* Required actions:
- 1) Translate this sentence from the review of the river temperature study into Spanish: "The scientific approach and methods applied in this study are sound, and the results obtained are reliable and reproducible."
- 2) Please copy the review of the river temperature study from the words "3. The author" up to and including the words "the raw datasets.".

* Passage for review:
···

|The manuscript presents a study that employs five models to predict water temperatures for 83 low order rivers with limited water temperature datasets. The models used include three machine-learning algorithms, the hybrid Air2stream model with all available parameterizations, and a Multiple Regression model. Overall, the authors found the ML techniques exhibited superior predictive performance when coupled with appropriate hyperparameters. Among the models tested, RF demonstrated the best evaluation metrics. The authors suggest that the high number of modelled sections and specific model forcing conditions help to reduce the overall uncertainty in river water temperature modelling. The scientific approach and methods applied in this study are sound, and the results obtained are reliable and reproducible. However, the abstract and introduction are not well-organized and do not clearly state the significance, research gap, and novelty of this study. In addition, some parts of the discussion repeat information presented in the introduction, which should be revised accordingly. I think the present work will be a valuable paper in the field of modelling river temperature with a significant amount of missing values. |
1. The scope of the main target of this study is formulated in a way that is too narrow. This manuscript presents a study aimed at filling gaps in observed river water temperature datasets to improve boundary conditions for lake/reservoir water quality models. However, this goes far beyond just being the boundary conditions for lake/reservoir models. The authors should consider this more, for instance, it can also be valuable for analyzing seasonal/diurnal trends and biogeochemical processes in rivers based on observation datasets. Furthermore, even for modelling lakes/reservoirs physics/hydrodynamics, inflow temperature is also critical. Therefore, it may be beneficial to at least delete the phrase 'water quality' from the sentence.
2. Besides model performance, the number of the input parameters should also be taken into account when comparing models, for example, in AIC/BIC, model with fewer parameters has a better score. Given the results, I have the feeling that air2stream would be the most favorable alternative, as all the RMSEs were relatively high and similar (all over 3 oC), and some of the machine learning techniques exhibited signs of overfitting the datasets. However, air2stream needs fewer input predictor variables in comparison to other methods. Moreover, air2stream considers the physical process, which will be more robust.
3. The author reiterated in both the manuscript and response that the models' error can potentially be mitigated through the use of a pre-processing technique, such as SMOGN. Therefore, it would be beneficial to investigate and compare the efficacy of SMOGN against the models' performance on the raw datasets.
4. Some sentences in the discussion repeat the introduction, for example, in line 651 “but can also be associated with the uncertainty caused by the fact that river WT is not only affected by local environmental conditions, but also by upstream conditions” and line 64 “The predictor variables can represent a significant source of uncertainty, as river WT is not only affected by local environmental conditions, but also by upstream conditions (Moore et al., 2005).” To avoid such repetition, it is recommended to consolidate related ideas and present them cohesively throughout the manuscript.
1. Figure 8a: Change the legend "validation" to "testing".
2. Figure 9: Add a legend explaining the different colored dots, and consider plotting a regression line in green that represents the regression during the testing period in Figure 9a and 9c instead of separating Figure 9b and 9d from Figure 9a and 9c.

···

* Information given:
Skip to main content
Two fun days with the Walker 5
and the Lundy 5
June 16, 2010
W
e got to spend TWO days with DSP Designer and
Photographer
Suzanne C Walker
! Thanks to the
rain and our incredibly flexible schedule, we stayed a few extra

···

* Results of the exercise:
- 1) El enfoque científico y los métodos aplicados en este estudio son sólidos, y los resultados obtenidos son fiables y reproducibles.

- 2)
3. The author reiterated in both the manuscript and response that the models' error can potentially be mitigated through the use of a pre-processing technique, such as SMOGN. Therefore, it would be beneficial to investigate and compare the efficacy of SMOGN against the models' performance on the raw datasets.